I was able to observe a multitude of cases come before the judge. Prisoners were brought in one at a time under armed guard and shackled in chains that restricted the movement of their hands and feet. Each of the names called by the clerk located on the podium at the front of the room was different but the reason for their incarceration was similar.
Before me appeared one African American man after another. I say man but these were really not more than kids; I would guess each was between the ages of 18 and 21. All had been convicted or accused of a crime such as robbery or theft. One person was there because a witness said the defendant had threatened to kill him by firing a gun. From the conversations I learned that many of those being incarcerated were homeless.

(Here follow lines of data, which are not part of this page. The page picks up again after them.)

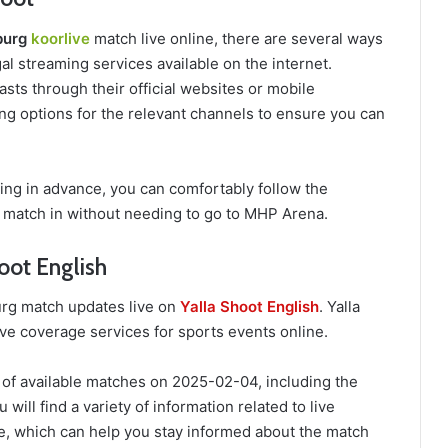
burg
koorlive
match live online, there are several ways
al streaming services available on the internet.
sts through their official websites or mobile
ing options for the relevant channels to ensure you can
ing in advance, you can comfortably follow the
match in without needing to go to MHP Arena.
oot English
urg match updates live on
Yalla Shoot English
. Yalla
ive coverage services for sports events online.
 of available matches on 2025-02-04, including the
ill find a variety of information related to live
, which can help you stay informed about the match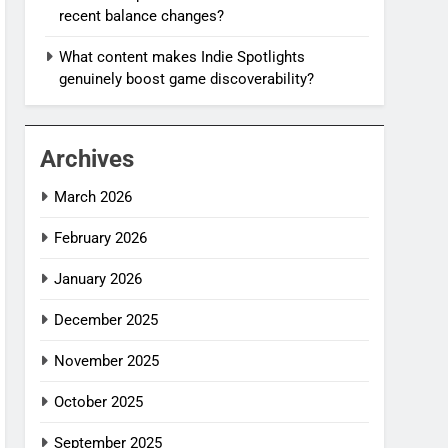
recent balance changes?
What content makes Indie Spotlights
genuinely boost game discoverability?
Archives
March 2026
February 2026
January 2026
December 2025
November 2025
October 2025
September 2025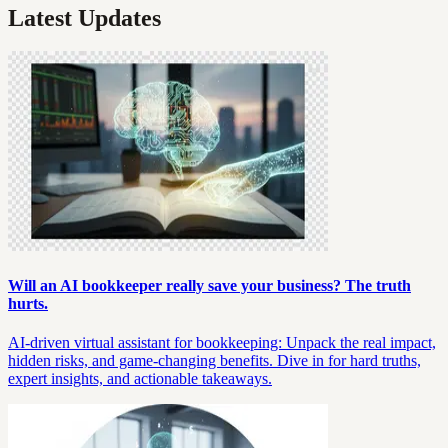
Latest Updates
Will an AI bookkeeper really save your business? The truth
hurts.
AI-driven virtual assistant for bookkeeping: Unpack the real impact,
hidden risks, and game-changing benefits. Dive in for hard truths,
expert insights, and actionable takeaways.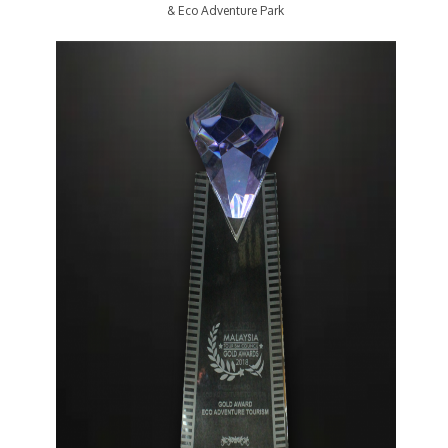
& Eco Adventure Park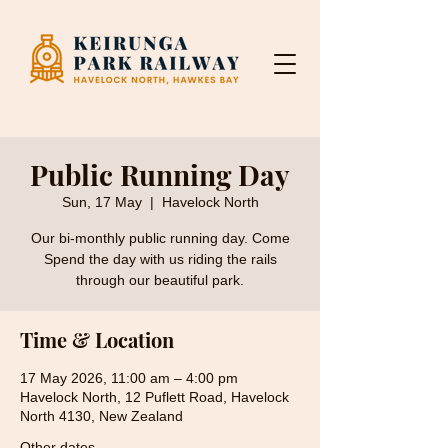
Public Running Day
Sun, 17 May
  |  
Havelock North
Our bi-monthly public running day. Come
Spend the day with us riding the rails
through our beautiful park.
Time & Location
17 May 2026, 11:00 am – 4:00 pm
Havelock North, 12 Puflett Road, Havelock
North 4130, New Zealand
Other dates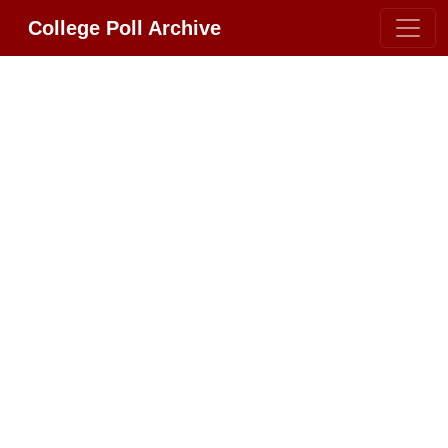
College Poll Archive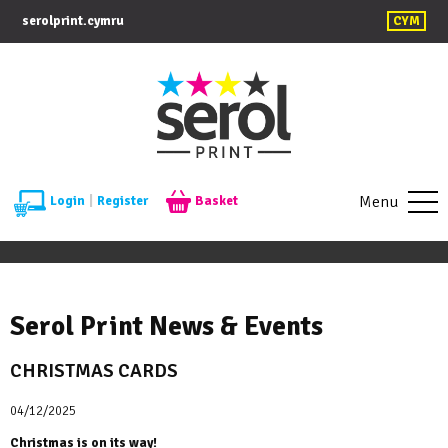
serolprint.cymru
CYM
Menu
Login
|
Register
Basket
Serol Print News & Events
CHRISTMAS CARDS
04/12/2025
Christmas is on its way!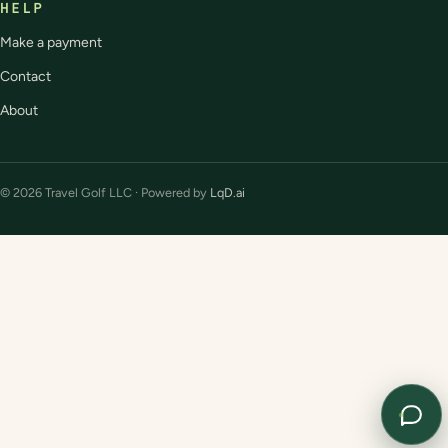
HELP
Make a payment
Contact
About
© 2026 Travel Golf LLC · Powered by
LqD.ai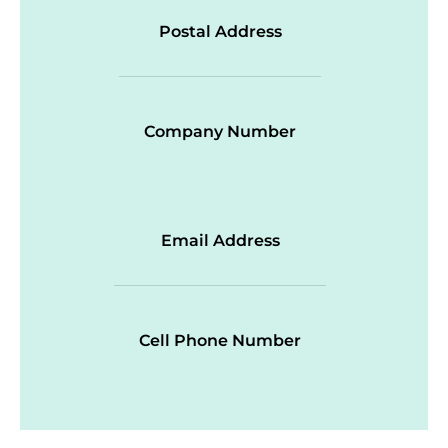
Postal Address
Company Number
Email Address
Cell Phone Number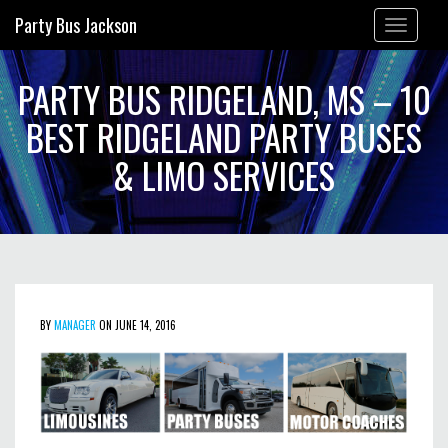
Party Bus Jackson
Toggle
navigation
PARTY BUS RIDGELAND, MS – 10
BEST RIDGELAND PARTY BUSES
& LIMO SERVICES
BY
MANAGER
ON JUNE 14, 2016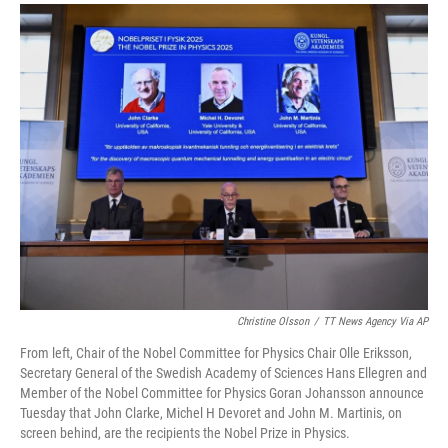
a
i
m
c
n
a
e
k
i
b
e
l
o
d
o
I
k
n
Christine Olsson
/
TT News Agency Via AP
From left, Chair of the Nobel Committee for Physics Chair Olle Eriksson,
Secretary General of the Swedish Academy of Sciences Hans Ellegren and
Member of the Nobel Committee for Physics Goran Johansson announce
Tuesday that John Clarke, Michel H Devoret and John M. Martinis, on
screen behind, are the recipients the Nobel Prize in Physics.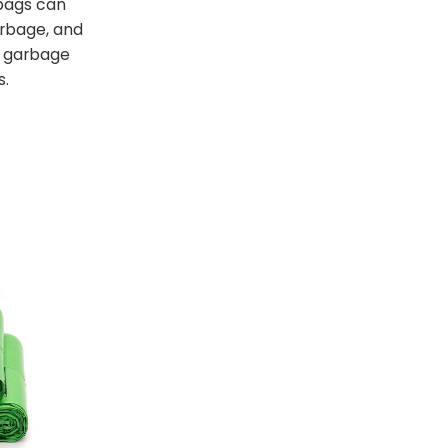
bags can
arbage, and
t garbage
s.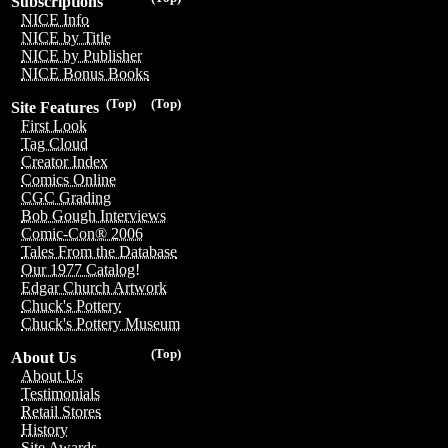
Subscriptions
NICE Info
NICE by Title
NICE by Publisher
NICE Bonus Books
(Top)
(Top)
Site Features
First Look
Tag Cloud
Creator Index
Comics Online
CGC Grading
Bob Gough Interviews
Comic-Con® 2006
Tales From the Database
Our 1977 Catalog!
Edgar Church Artwork
Chuck's Pottery
Chuck's Pottery Museum
(Top)
About Us
About Us
Testimonials
Retail Stores
History
Site Awards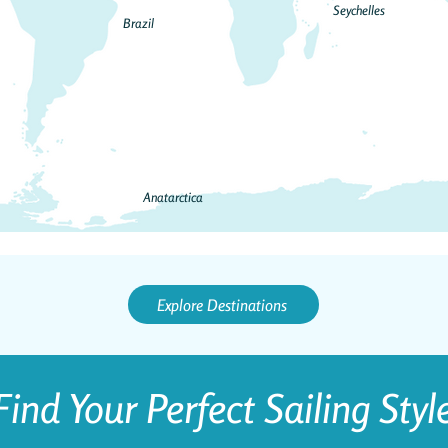
Seychelles
Brazil
Anatarctica
Explore Destinations
Find Your Perfect Sailing Styl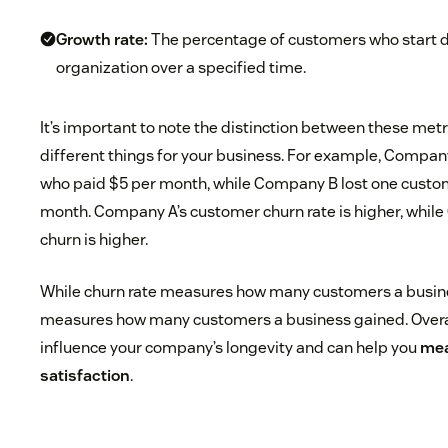
Growth rate:
The percentage of customers who start d
organization over a specified time.
It’s important to note the distinction between these me
different things for your business. For example, Compan
who paid $5 per month, while Company B lost one custo
month. Company A’s customer churn rate is higher, whil
churn is higher.
While churn rate measures how many customers a busines
measures how many customers a business gained. Overal
influence your company’s longevity and can help you
mea
satisfaction
.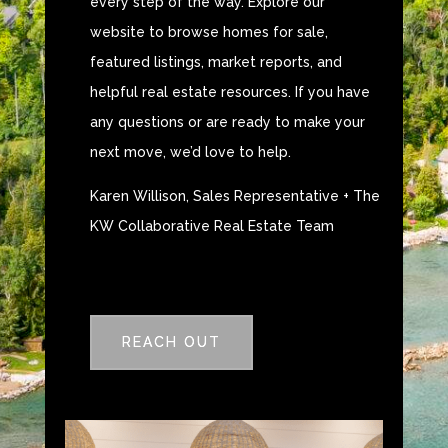
every step of the way. Explore our
website to browse homes for sale,
featured listings, market reports, and
helpful real estate resources. If you have
any questions or are ready to make your
next move, we’d love to help.
Karen Willison, Sales Representative + The
KW Collaborative Real Estate Team
REACH OUT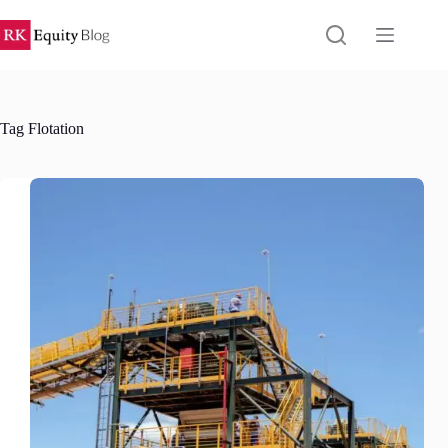
Skip
to
content
Tag
Flotation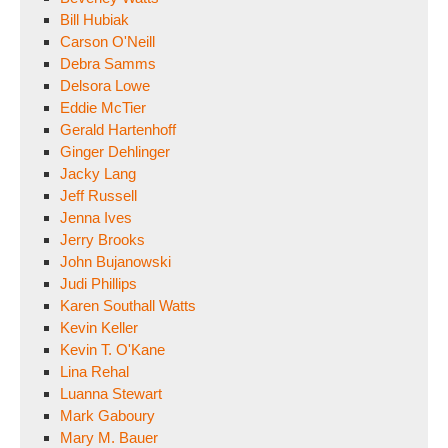
Bill Hubiak
Carson O'Neill
Debra Samms
Delsora Lowe
Eddie McTier
Gerald Hartenhoff
Ginger Dehlinger
Jacky Lang
Jeff Russell
Jenna Ives
Jerry Brooks
John Bujanowski
Judi Phillips
Karen Southall Watts
Kevin Keller
Kevin T. O'Kane
Lina Rehal
Luanna Stewart
Mark Gaboury
Mary M. Bauer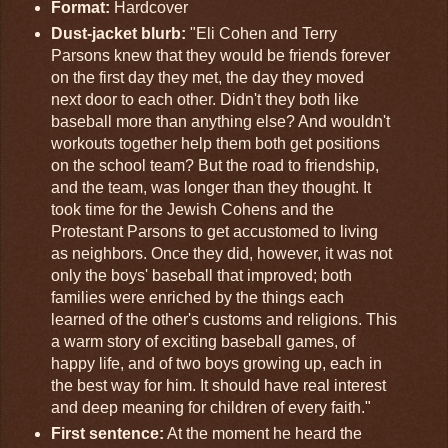
Format:
Hardcover
Dust-jacket blurb:
"Eli Cohen and Terry
Parsons knew that they would be friends forever
on the first day they met, the day they moved
next door to each other. Didn't they both like
baseball more than anything else? And wouldn't
workouts together help them both get positions
on the school team? But the road to friendship,
and the team, was longer than they thought. It
took time for the Jewish Cohens and the
Protestant Parsons to get accustomed to living
as neighbors. Once they did, however, it was not
only the boys' baseball that improved; both
families were enriched by the things each
learned of the other's customs and religions. This
a warm story of exciting baseball games, of
happy life, and of two boys growing up, each in
the best way for him. It should have real interest
and deep meaning for children of every faith."
First sentence:
At the moment he heard the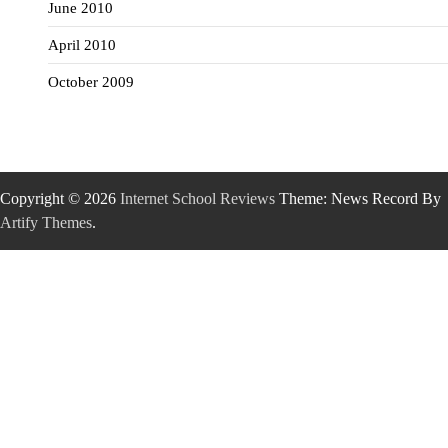
June 2010
April 2010
October 2009
Copyright © 2026
Internet School Reviews
Theme: News Record By
Artify Themes
.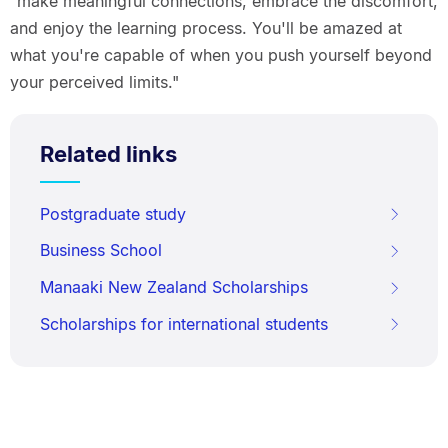
"make meaningful connections, embrace the discomfort,
and enjoy the learning process. You'll be amazed at
what you're capable of when you push yourself beyond
your perceived limits."
Related links
Postgraduate study
Business School
Manaaki New Zealand Scholarships
Scholarships for international students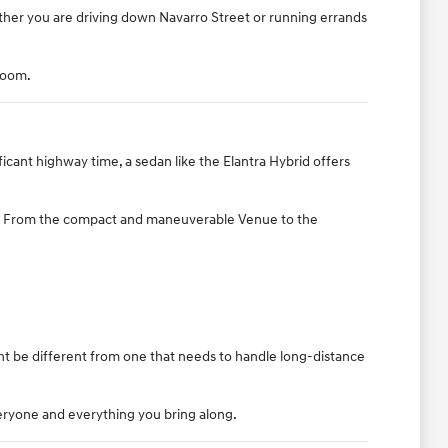
ther you are driving down Navarro Street or running errands
room.
icant highway time, a sedan like the Elantra Hybrid offers
ice. From the compact and maneuverable Venue to the
ght be different from one that needs to handle long-distance
eryone and everything you bring along.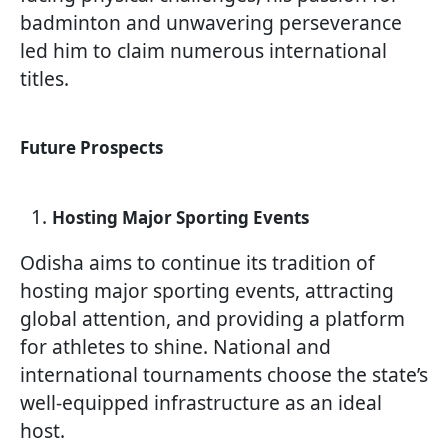
badminton and unwavering perseverance
led him to claim numerous international
titles.
Future Prospects
Hosting Major Sporting Events
Odisha aims to continue its tradition of
hosting major sporting events, attracting
global attention, and providing a platform
for athletes to shine. National and
international tournaments choose the state’s
well-equipped infrastructure as an ideal
host.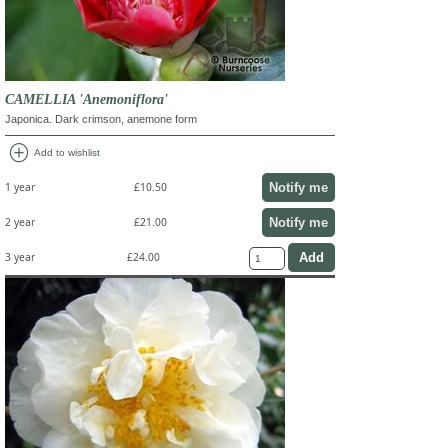
CAMELLIA 'Anemoniflora'
Japonica. Dark crimson, anemone form
add_circle
Add to wishlist
Notify me
1 year
£10.50
Notify me
2 year
£21.00
3 year
£24.00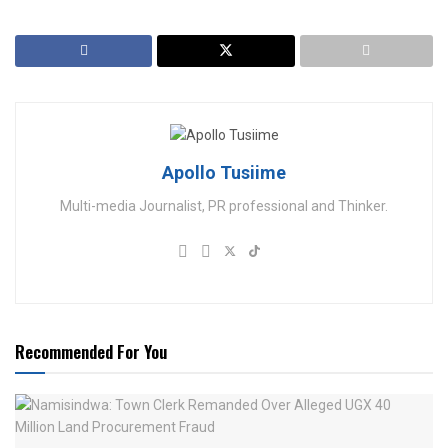
Apollo Tusiime
Multi-media Journalist, PR professional and Thinker.
Recommended For You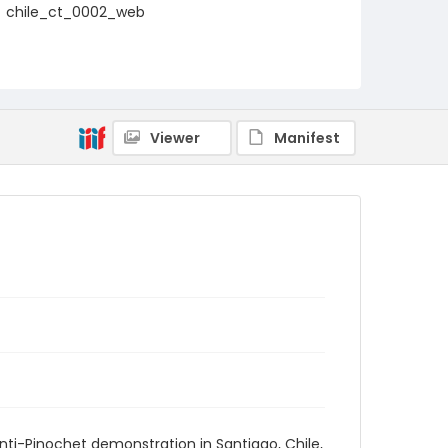
chile_ct_0002_web
Viewer
Manifest
ti-Pinochet demonstration in Santiago, Chile,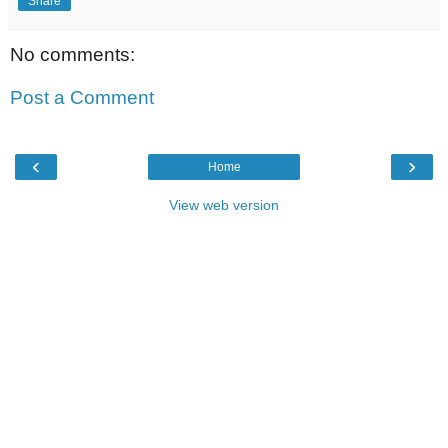
Share
No comments:
Post a Comment
‹
›
Home
View web version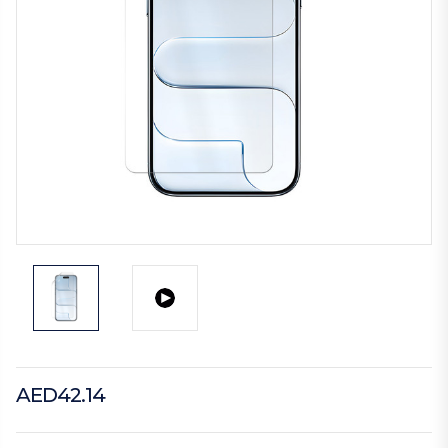
AED42.14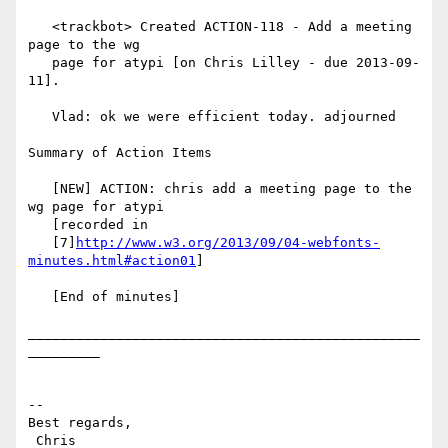
   <trackbot> Created ACTION-118 - Add a meeting 
page to the wg

   page for atypi [on Chris Lilley - due 2013-09-
11].

   Vlad: ok we were efficient today. adjourned

Summary of Action Items

   [NEW] ACTION: chris add a meeting page to the 
wg page for atypi

   [recorded in

   [7]
http://www.w3.org/2013/09/04-webfonts-
minutes.html#action01
]

   [End of minutes]

_________________________________________________
_________

-- 

Best regards,

 Chris                          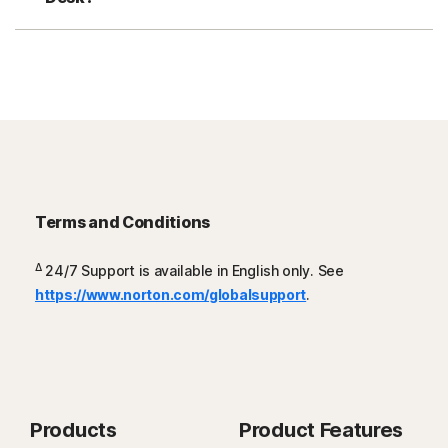
Terms and Conditions
Δ
24/7 Support is available in English only. See
https://www.norton.com/globalsupport
.
Products
Product Features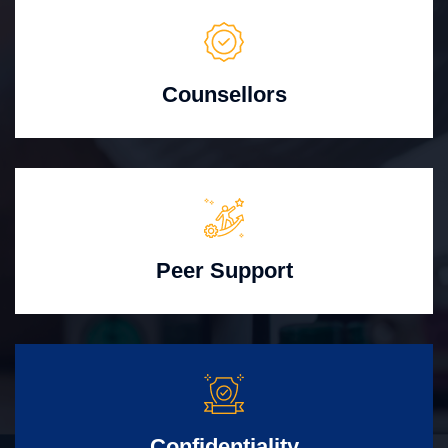
Counsellors
Peer Support
Confidentiality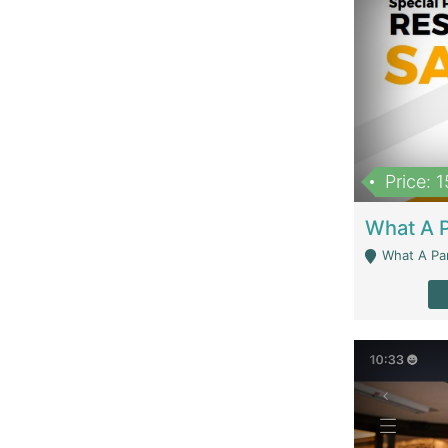
Price: 
What A Parath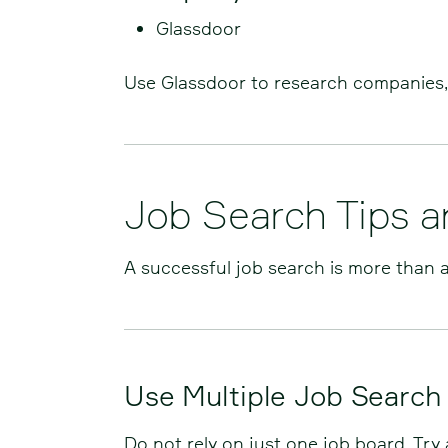
Glassdoor
Use Glassdoor to research companies, 
Job Search Tips 
A successful job search is more than a
Use Multiple Job Search
Do not rely on just one job board. Try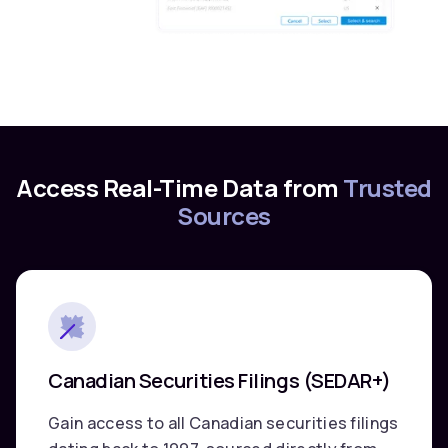
Access Real-Time Data from
Trusted
Sources
Canadian Securities Filings (SEDAR+)
Gain access to all Canadian securities filings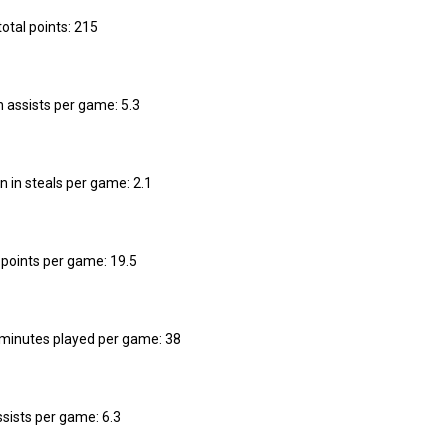
total points: 215
n assists per game: 5.3
n in steals per game: 2.1
n points per game: 19.5
n minutes played per game: 38
ssists per game: 6.3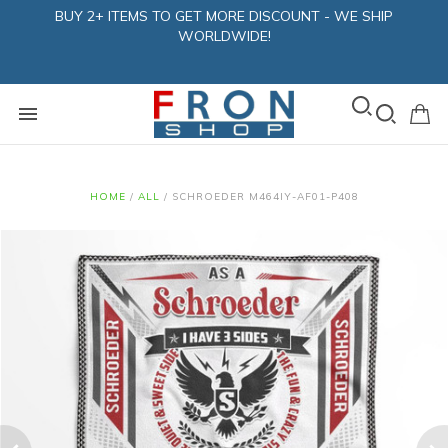
BUY 2+ ITEMS TO GET MORE DISCOUNT - WE SHIP
WORLDWIDE!
HOME
/
ALL
/
SCHROEDER M464IY-AF01-P408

As the judge discussed the scenarios that had caused these people’s lives to become deeply intertwined with the legal system there was one common denominator. Each had been found to be using drugs when they were arrested.
As I watched this sad parade of broken human beings I was reminded that we are now in year 20 of education reform in the nation’s capital. Anger started to boil up in me as I recalled that after all of this painstaking effort and money we have reached the staggering point in which only 25 percent of our public school pupils are proficient in reading and math. For those living in poverty, average reading and math proficiency rates were 11 percent, thereby guaranteeing that their futures were passing right in front of my eyes.
In a conversation about this subject yesterday with a member of the DC Public Charter School Board staff the individual pointed out to me that the problem in the black community goes much deeper than education. But on this topic I turn to the words of the past chancellor of New York City Schools Joel Klein in his fine book Lessons of Hope:
From the day I became chancellor, many people told me, “You’ll never fix education in America until you fix poverty.” I’ve always believed that the reverse is true: we’ll never fix poverty until we fix education. Sure, a strong safety net and support programs for poor families are appropriate and necessary. But we’ve recently celebrated the fiftieth anniversary of Lyndon Johnson’s war on poverty, and it seems fair to say that we must seek new approaches as our problems increase.
Safety-net and support programs can never do what a good education can; they can never instill in a disadvantaged child the belief that society can and will work for him in the same way that it works for middle- and upper-class children. It is the sense of belonging -the feeling that the game is not rigged from the start- that allows a child to find autonomy, productivity, and ultimately, happiness. That’s what education did for me. And that’s why, whenever I talk about education reform, I like to recall the wise, if haunting, words of Frederick Douglass, himself a slave, who said, “It is easier to build strong children than to repair broken men.”
My question to all of you is simply this: When are our education leaders and public officials going to express outrage at these standardized test score results?